Passage to read section start

Summary of open standards we have already:
Some leading proprietary APIs:
AIM, MSN, Yahoo, Skype, Twitter, Pownce, Jive, Seesmic,
Major players and people to watch and listen to:
Meebo peeps, Evan Williams, Leah Culver, Phil Rosedale, Jaron Lanier, Dave Sifry, Jeremie Miller, Blaine Cook
,
Ralph Meijer, Peter Saint-Andre, Robert Gaal, Kellan Elliot-McCrea, Matt Tucker, Mickaël Rémond, Harper Reed, Anders Conbere,
Major organizations, events and advocacy groups:
Jabber, Jive, Twitter, Seesmic, Process One, Jaiku,
Final NOTE: OK 4 down, 6 to go. #5 = Tools will be about the new kinds of tools I see appearing now that two-way APIs + community + content = tools. #6 = UI Objects will be all about the standard kinds of ‘client side‘ user interface objects which will soon just be commodities we choose and assemble together.
#7 = Infrastructure - when I start to weave the quilt of the mesh with common threads, #8 Constructs which is a rather conceptual area, based upon the premise that if we write our code similarly, it’ll be that much easier to map our data structures and APIs to each other. #9 = Marketplace is there cause we all gotta make a living - and I call the final area - #10 Standards - which is clearly the belly of the beast.
UPDATE: Blaine Cook emailed me to clue me into some of other players down in the trenches. Doing the work.

April 30th, 2008 at 8:42 am
Nice, I like the concept of “the Live Web”. Don’t forget in your analysis the real desire and necessity to “go offline”, either for short periods of a lack of connectivity, or longer sessions of user initiated “unplugging”.
The Live Web will enable, but it will also tether. Google is pushing for free and open tools, precisely so that is compelling to be connected early and often. Will part of our “data portability”, our ownership of our experience, allow us to unplug as well as plug in anywhere and everywhere? Will we be able to catch up? Will our online experience suffer holes of inactivity, or will the Live Web “fill in” our experiences?

Passage to read section end
Data extract section start

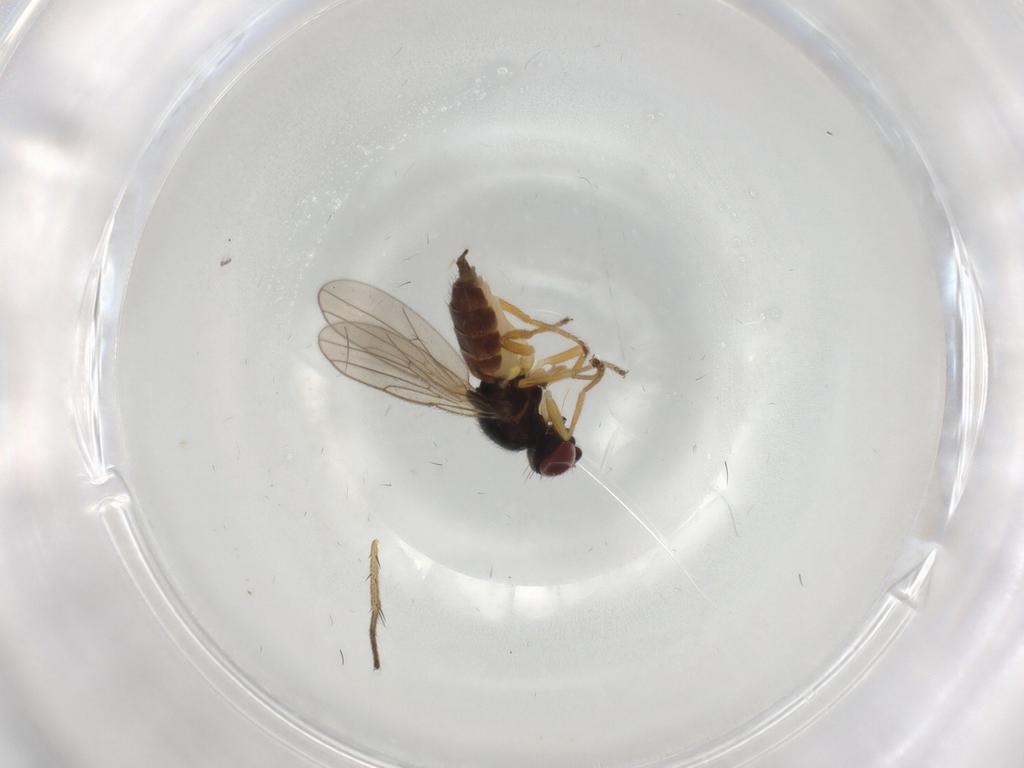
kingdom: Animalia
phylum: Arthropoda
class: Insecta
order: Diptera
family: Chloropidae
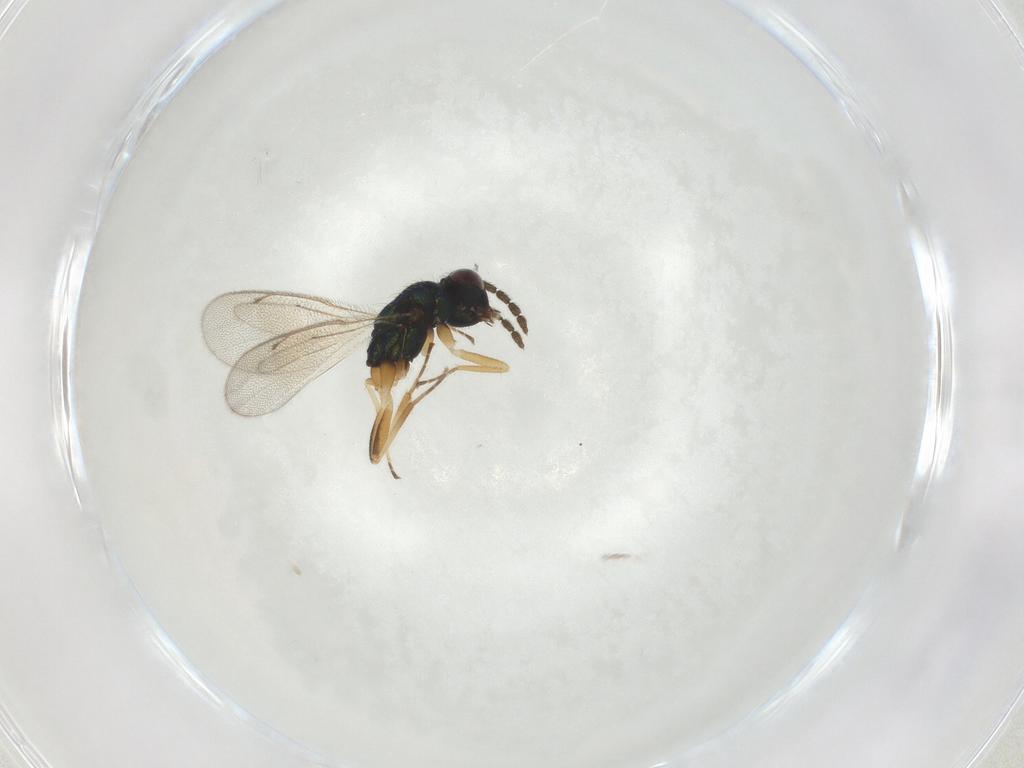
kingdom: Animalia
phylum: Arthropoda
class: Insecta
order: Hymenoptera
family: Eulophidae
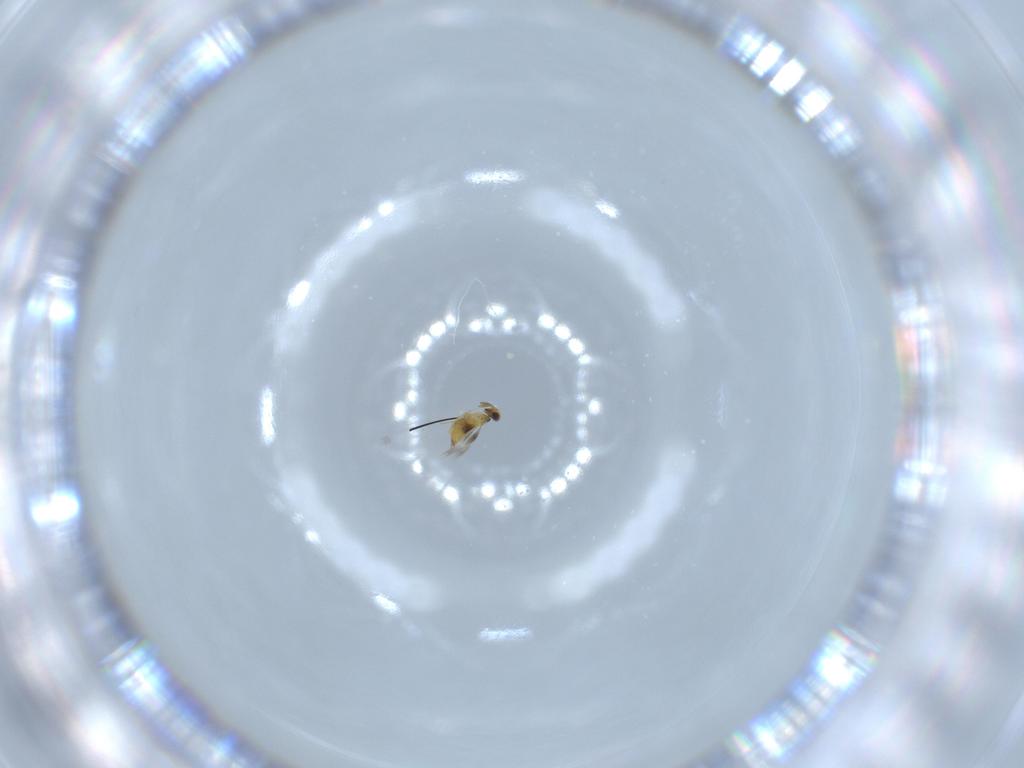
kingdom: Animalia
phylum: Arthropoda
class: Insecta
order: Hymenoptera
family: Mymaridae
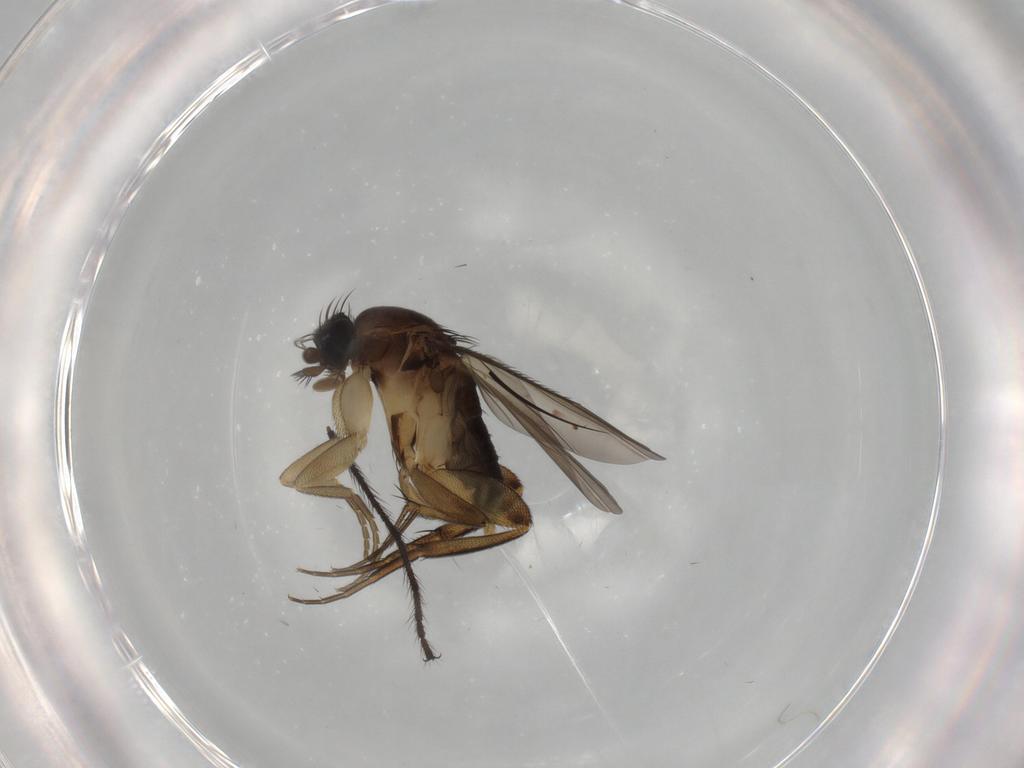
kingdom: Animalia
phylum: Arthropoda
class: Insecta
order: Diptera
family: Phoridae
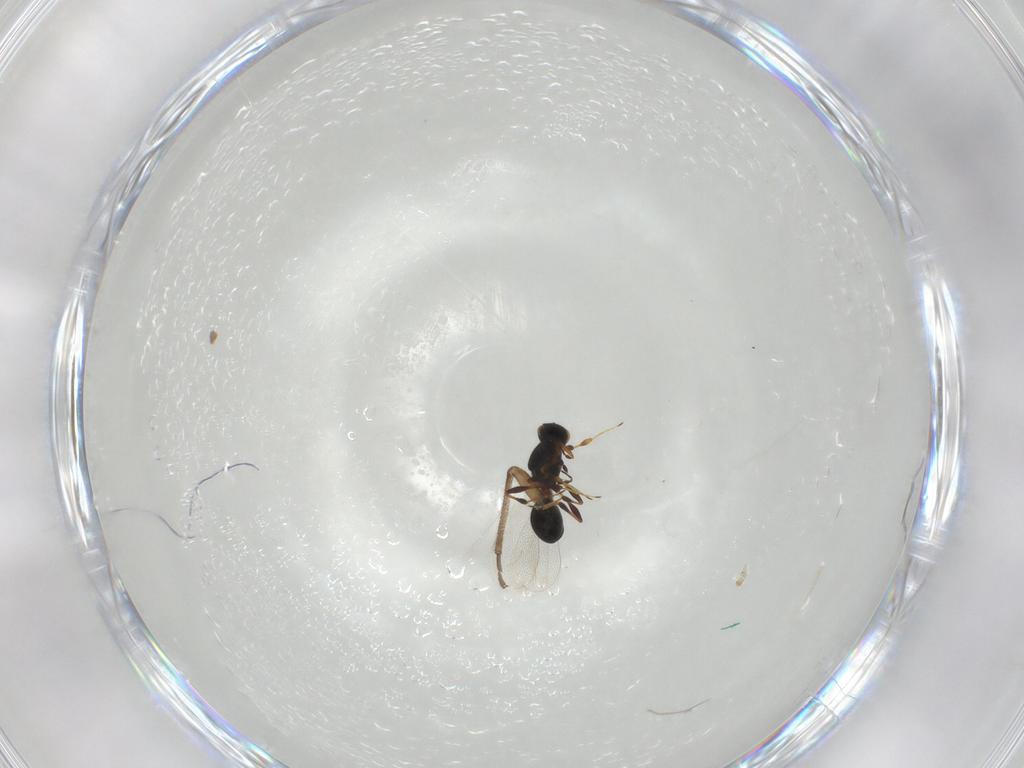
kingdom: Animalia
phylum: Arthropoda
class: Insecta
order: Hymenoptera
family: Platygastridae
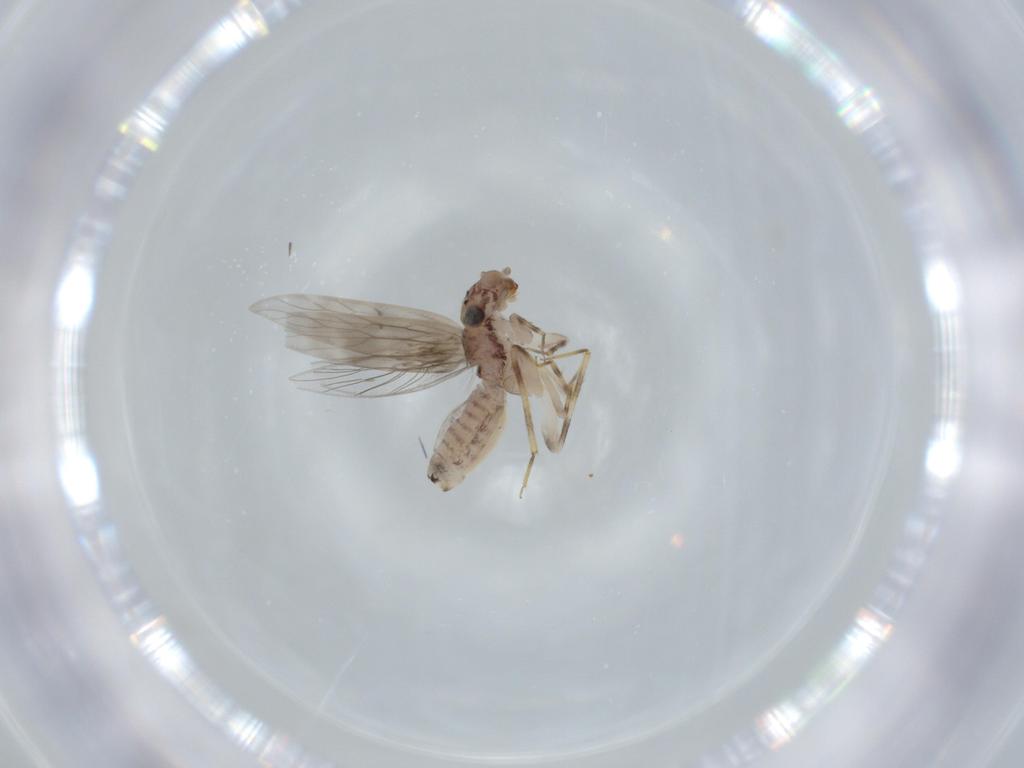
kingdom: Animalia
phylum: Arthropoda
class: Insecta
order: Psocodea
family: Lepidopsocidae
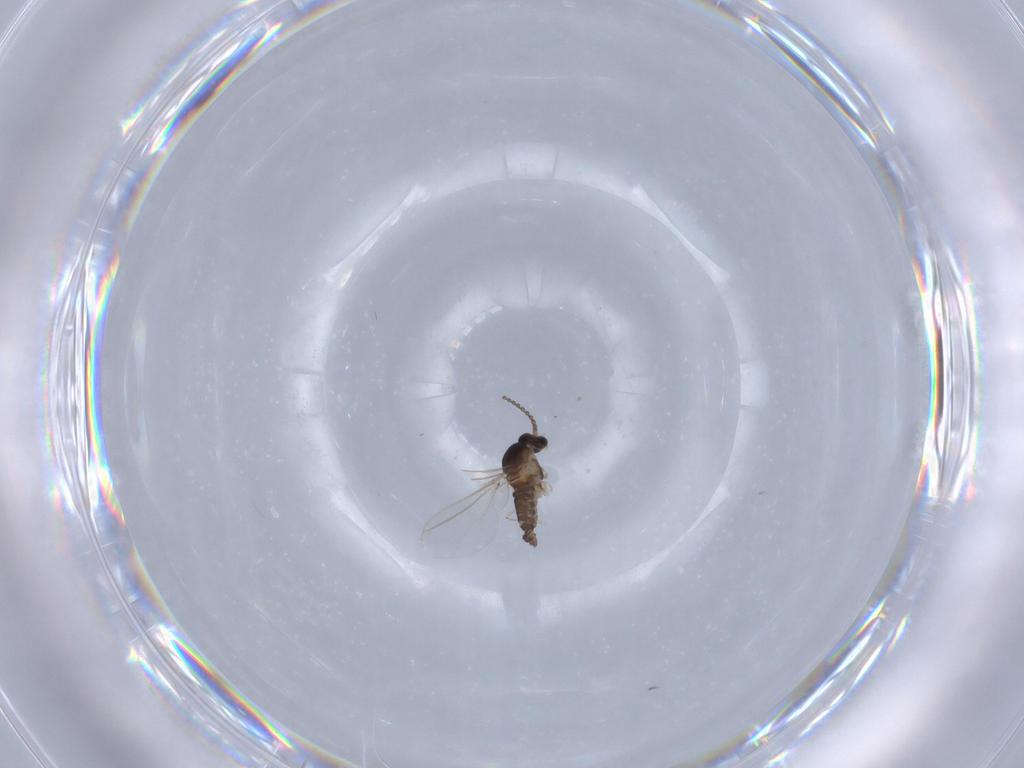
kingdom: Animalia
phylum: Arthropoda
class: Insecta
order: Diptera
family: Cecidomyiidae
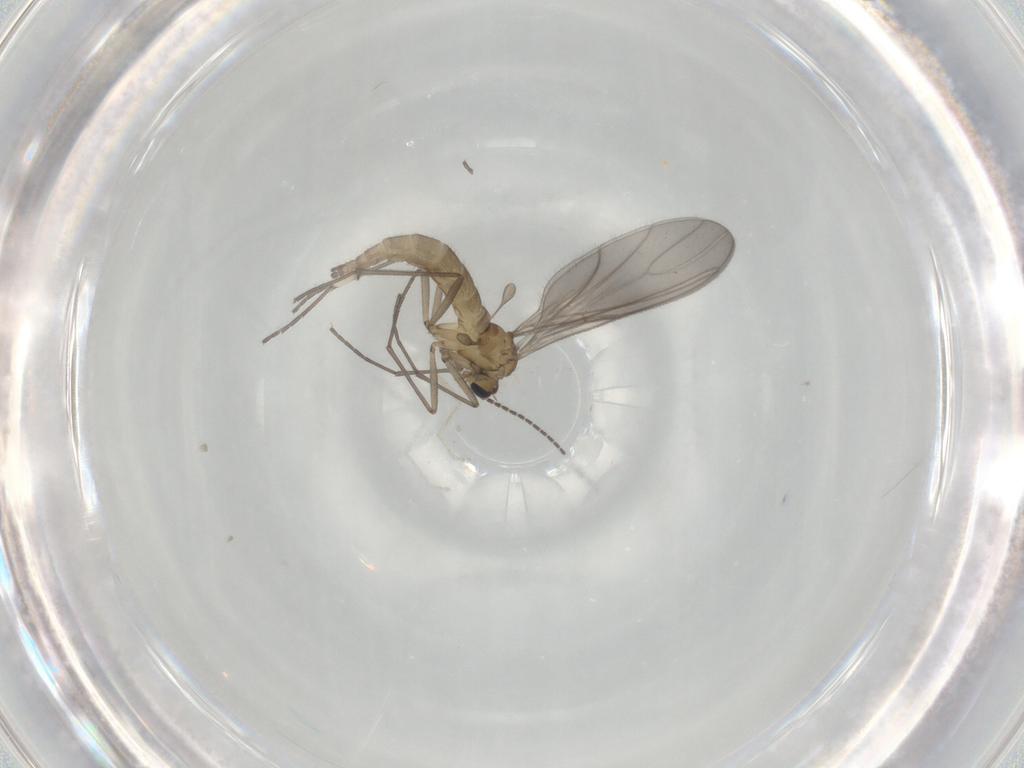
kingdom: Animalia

Data extract section end

*About this task*.
List every leading proprietary API that the Live Web post names.

*Response to the task*.
AIM, MSN, Yahoo, Skype, Twitter, Pownce, Jive, Seesmic